Sadly, this "baby nurse" problem is not unique to Baltimore. In August 2005, the New York Daily News ran two pieces that highlighted the issue of the minimally-trained infant caregivers who market themselves as "baby nurses." Both pieces stemmed from the case of a local infant caregiver who had reportedly confessed to seriously hurting babies in her care. An August 28 piece by Pete Donohoe and Caitlyn Kelly had a fairly good discussion of the problem, but an August 22 piece by Donohoe had actually added to it. The earlier piece had repeatedly called the caregiver in question a "nurse," even though it had also noted--well into the story--that she was "not a licensed nurse but apparently had certificates in basic infant care and CPR."

What's the problem with "baby nurses?" The problem is that referring to every female care giver as a "nurse"--even if the specific image is positive--reinforces the common view that nurses are handmaidens without college training whose main job is providing skilled lay care.

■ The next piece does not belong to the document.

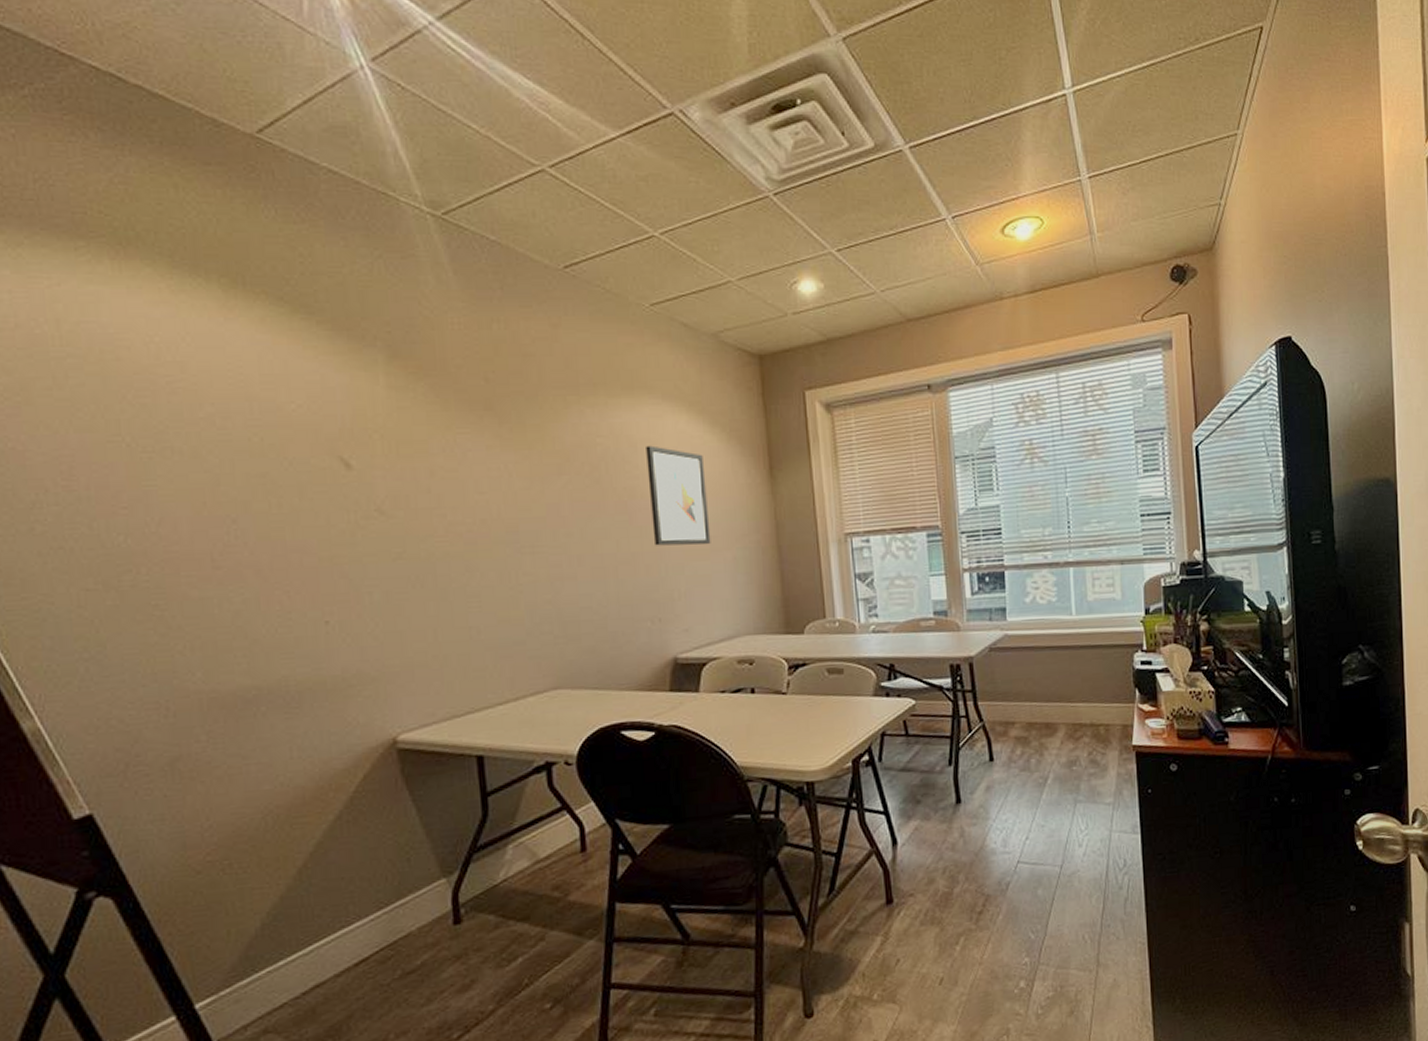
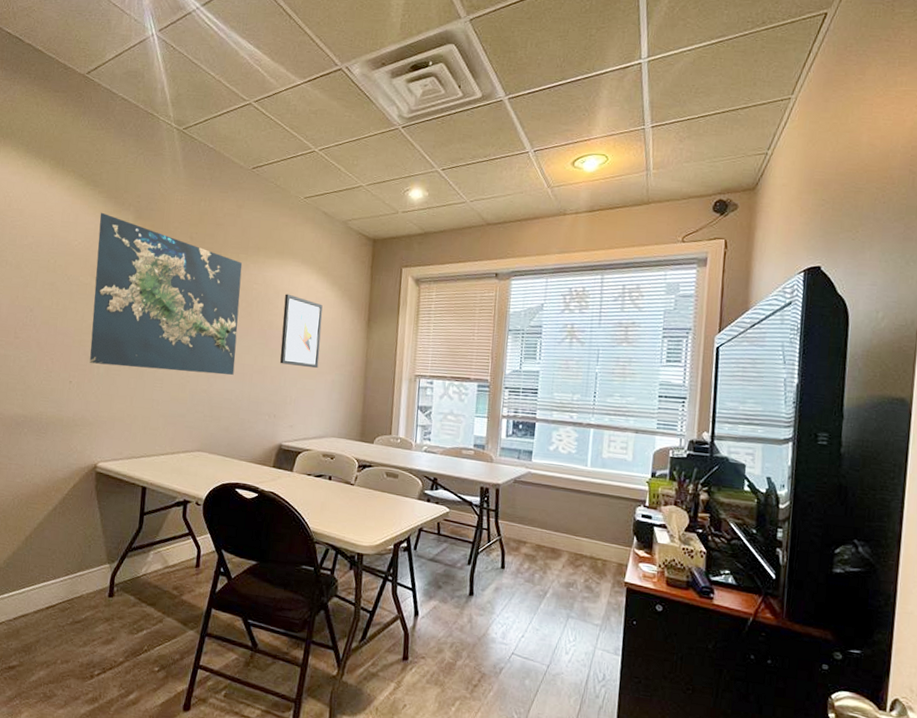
map: none [326,354,589,589] -> present [89,212,243,375]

This is tremendously damaging to an autonomous health profession that requires years of college level science education, but that is currently in the midst of a critical global shortage. In fact, key features of that shortage are the continuing reluctance of men to enter it and the relentless disinformation about it coming from the mass media. Nurses save lives every day by applying their advanced scientific training. Baby nurses do not.